**Exercise details:** The records below are to be reproduced word for word.

(Stored data entries)
• • •

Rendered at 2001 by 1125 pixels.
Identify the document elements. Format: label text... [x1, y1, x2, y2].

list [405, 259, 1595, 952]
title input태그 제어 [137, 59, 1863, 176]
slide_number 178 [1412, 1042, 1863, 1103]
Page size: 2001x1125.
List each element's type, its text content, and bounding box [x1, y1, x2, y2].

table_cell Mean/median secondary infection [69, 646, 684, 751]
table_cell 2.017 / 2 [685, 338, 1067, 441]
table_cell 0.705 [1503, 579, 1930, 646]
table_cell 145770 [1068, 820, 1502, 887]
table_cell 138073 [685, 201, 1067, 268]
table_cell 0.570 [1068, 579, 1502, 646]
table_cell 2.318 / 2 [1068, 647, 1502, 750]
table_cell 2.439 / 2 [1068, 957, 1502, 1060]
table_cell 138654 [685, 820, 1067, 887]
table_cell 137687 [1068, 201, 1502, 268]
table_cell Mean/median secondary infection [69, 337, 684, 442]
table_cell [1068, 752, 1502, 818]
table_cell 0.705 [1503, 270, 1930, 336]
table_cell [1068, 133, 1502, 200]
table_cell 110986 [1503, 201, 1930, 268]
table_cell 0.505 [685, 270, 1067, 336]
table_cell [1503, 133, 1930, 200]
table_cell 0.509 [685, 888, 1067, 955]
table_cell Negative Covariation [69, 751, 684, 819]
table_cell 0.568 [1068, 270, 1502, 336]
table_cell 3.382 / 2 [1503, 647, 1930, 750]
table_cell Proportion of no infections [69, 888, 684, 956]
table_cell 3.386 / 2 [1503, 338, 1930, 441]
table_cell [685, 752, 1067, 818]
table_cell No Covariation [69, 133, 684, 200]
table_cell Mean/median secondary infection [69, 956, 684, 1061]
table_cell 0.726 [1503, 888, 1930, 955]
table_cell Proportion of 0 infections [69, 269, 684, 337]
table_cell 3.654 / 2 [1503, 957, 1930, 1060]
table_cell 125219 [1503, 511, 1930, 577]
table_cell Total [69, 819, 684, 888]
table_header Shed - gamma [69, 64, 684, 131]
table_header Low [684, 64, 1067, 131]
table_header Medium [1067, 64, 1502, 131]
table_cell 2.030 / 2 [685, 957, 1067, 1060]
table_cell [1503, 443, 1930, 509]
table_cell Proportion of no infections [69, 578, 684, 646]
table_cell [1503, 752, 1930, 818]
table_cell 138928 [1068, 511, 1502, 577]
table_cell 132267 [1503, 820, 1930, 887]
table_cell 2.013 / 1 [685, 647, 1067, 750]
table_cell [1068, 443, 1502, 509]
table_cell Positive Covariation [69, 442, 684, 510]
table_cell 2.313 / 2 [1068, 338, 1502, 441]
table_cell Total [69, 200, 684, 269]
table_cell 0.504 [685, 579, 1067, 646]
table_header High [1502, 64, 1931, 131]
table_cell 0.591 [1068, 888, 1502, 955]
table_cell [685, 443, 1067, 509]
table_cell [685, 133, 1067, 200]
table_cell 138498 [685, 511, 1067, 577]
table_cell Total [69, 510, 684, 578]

• • •

**Solution to the exercise:**
Rendered at 2001 by 1125 pixels.
Identify the document elements. Format: label text... [x1, y1, x2, y2].

list [405, 259, 1595, 952]
title input태그 제어 [137, 59, 1863, 176]
slide_number 178 [1412, 1042, 1863, 1103]
Page size: 2001x1125.
List each element's type, its text content, and bounding box [x1, y1, x2, y2].

table_cell Mean/median secondary infection [69, 646, 684, 751]
table_cell 2.017 / 2 [685, 338, 1067, 441]
table_cell 0.705 [1503, 579, 1930, 646]
table_cell 145770 [1068, 820, 1502, 887]
table_cell 138073 [685, 201, 1067, 268]
table_cell 0.570 [1068, 579, 1502, 646]
table_cell 2.318 / 2 [1068, 647, 1502, 750]
table_cell 2.439 / 2 [1068, 957, 1502, 1060]
table_cell 138654 [685, 820, 1067, 887]
table_cell 137687 [1068, 201, 1502, 268]
table_cell Mean/median secondary infection [69, 337, 684, 442]
table_cell [1068, 752, 1502, 818]
table_cell 0.705 [1503, 270, 1930, 336]
table_cell [1068, 133, 1502, 200]
table_cell 110986 [1503, 201, 1930, 268]
table_cell 0.505 [685, 270, 1067, 336]
table_cell [1503, 133, 1930, 200]
table_cell 0.509 [685, 888, 1067, 955]
table_cell Negative Covariation [69, 751, 684, 819]
table_cell 0.568 [1068, 270, 1502, 336]
table_cell 3.382 / 2 [1503, 647, 1930, 750]
table_cell Proportion of no infections [69, 888, 684, 956]
table_cell 3.386 / 2 [1503, 338, 1930, 441]
table_cell [685, 752, 1067, 818]
table_cell No Covariation [69, 133, 684, 200]
table_cell Mean/median secondary infection [69, 956, 684, 1061]
table_cell 0.726 [1503, 888, 1930, 955]
table_cell Proportion of 0 infections [69, 269, 684, 337]
table_cell 3.654 / 2 [1503, 957, 1930, 1060]
table_cell 125219 [1503, 511, 1930, 577]
table_cell Total [69, 819, 684, 888]
table_header Shed - gamma [69, 64, 684, 131]
table_header Low [684, 64, 1067, 131]
table_header Medium [1067, 64, 1502, 131]
table_cell 2.030 / 2 [685, 957, 1067, 1060]
table_cell [1503, 443, 1930, 509]
table_cell Proportion of no infections [69, 578, 684, 646]
table_cell [1503, 752, 1930, 818]
table_cell 138928 [1068, 511, 1502, 577]
table_cell 132267 [1503, 820, 1930, 887]
table_cell 2.013 / 1 [685, 647, 1067, 750]
table_cell [1068, 443, 1502, 509]
table_cell Positive Covariation [69, 442, 684, 510]
table_cell 2.313 / 2 [1068, 338, 1502, 441]
table_cell Total [69, 200, 684, 269]
table_cell 0.504 [685, 579, 1067, 646]
table_header High [1502, 64, 1931, 131]
table_cell 0.591 [1068, 888, 1502, 955]
table_cell [685, 443, 1067, 509]
table_cell [685, 133, 1067, 200]
table_cell 138498 [685, 511, 1067, 577]
table_cell Total [69, 510, 684, 578]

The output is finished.